--- Exercise inputs Enclosed Below ---

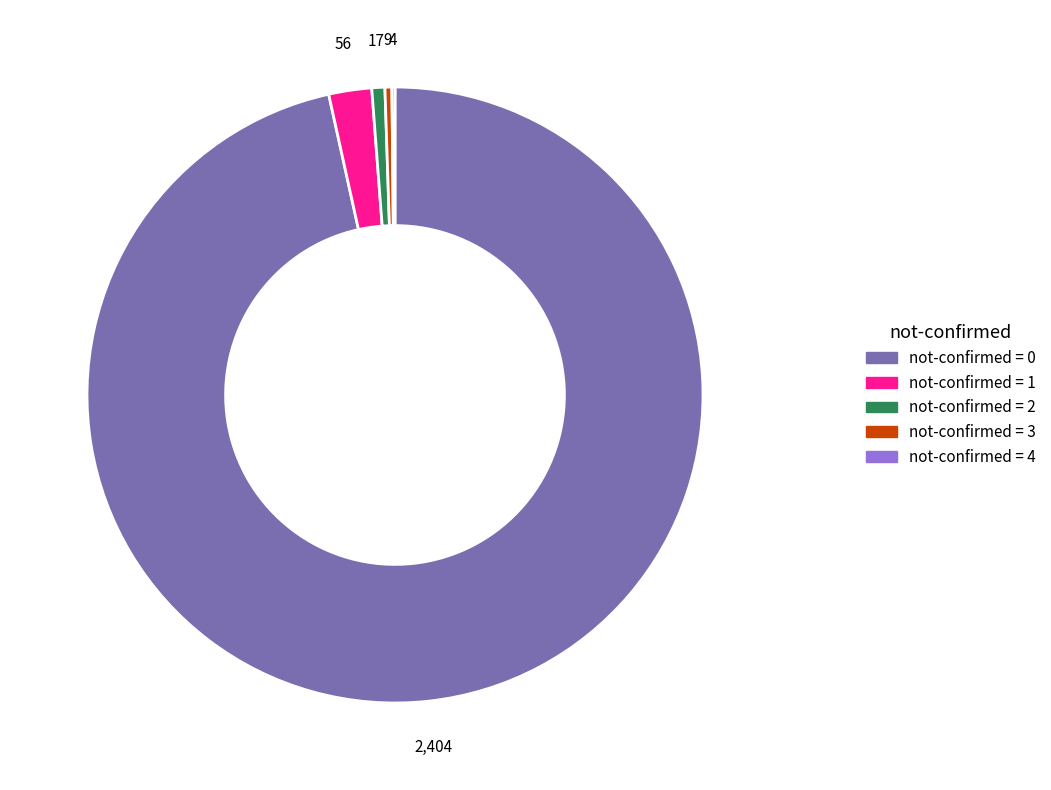

Does any single category account for the majority?

Yes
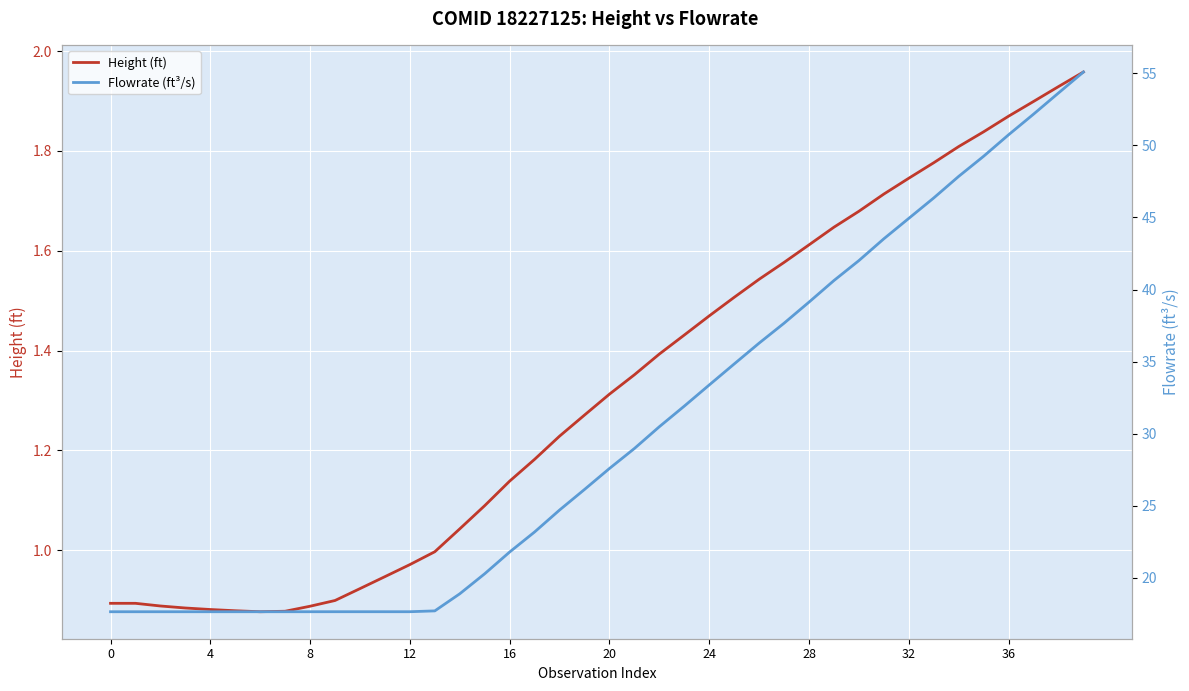

In Flowrate (ft³/s), how many points are lower than both neighbors (excluding endpoints)?

2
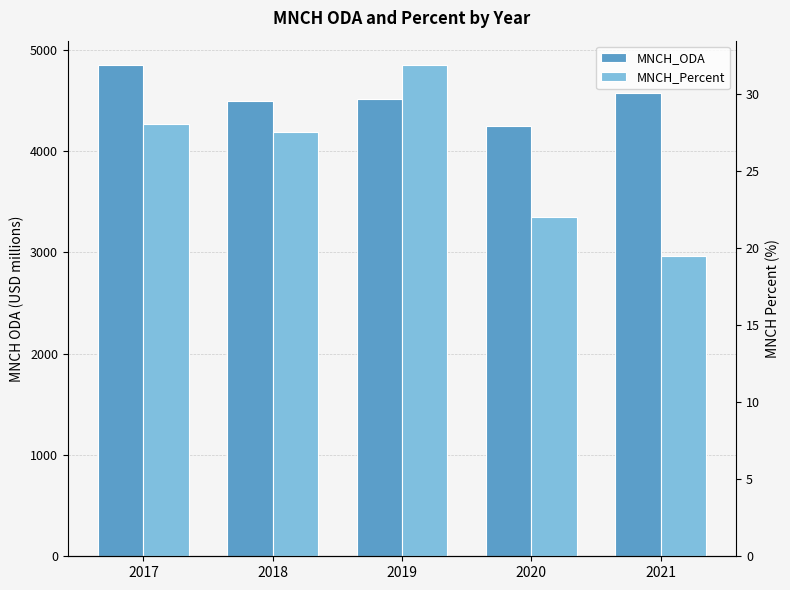

The MNCH_Percent series shows 31.9 at 2019. True or false?

True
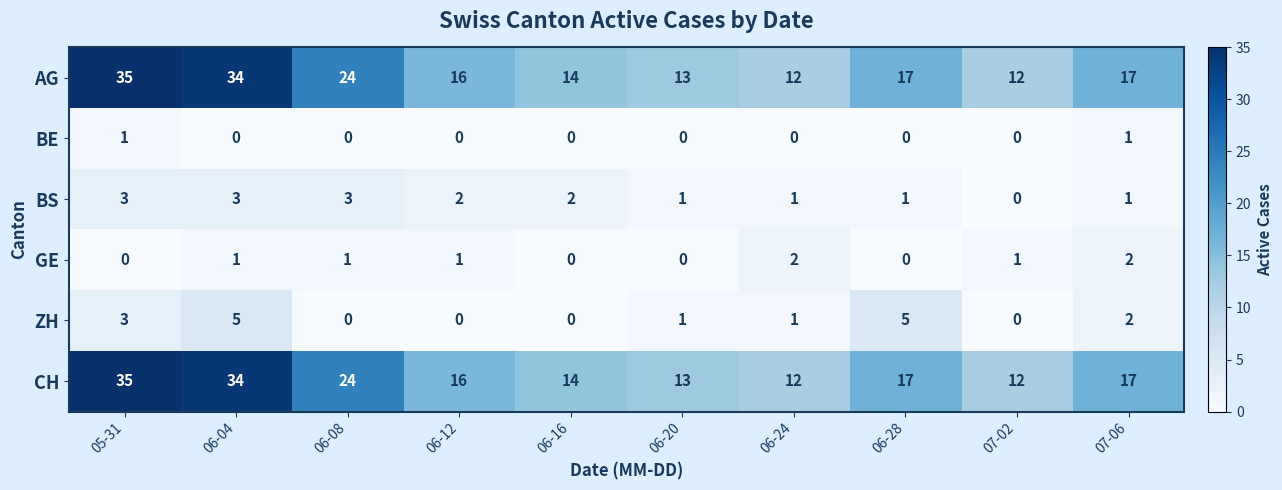

What is the difference between the maximum and minimum values in the AG series?

23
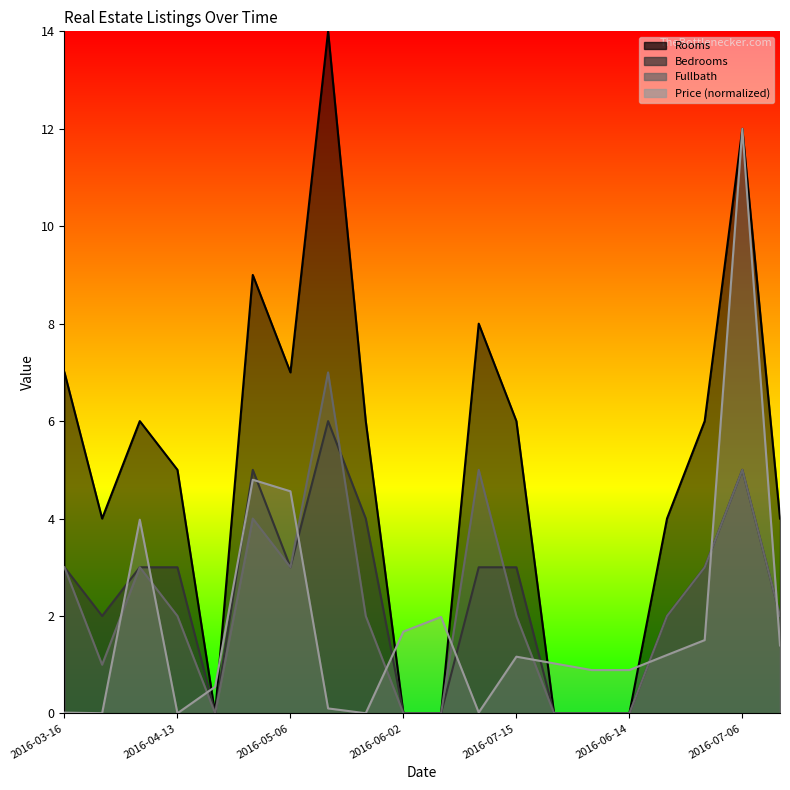

How many lines are shown in the chart?

4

--- End of Enclosed Exercise inputs ---

The problem
Quote all of the data above word for word, leaving out the pictures.

Solved exercise
Does any single category account for the majority?

Yes

In Flowrate (ft³/s), how many points are lower than both neighbors (excluding endpoints)?

2

The MNCH_Percent series shows 31.9 at 2019. True or false?

True

What is the difference between the maximum and minimum values in the AG series?

23

How many lines are shown in the chart?

4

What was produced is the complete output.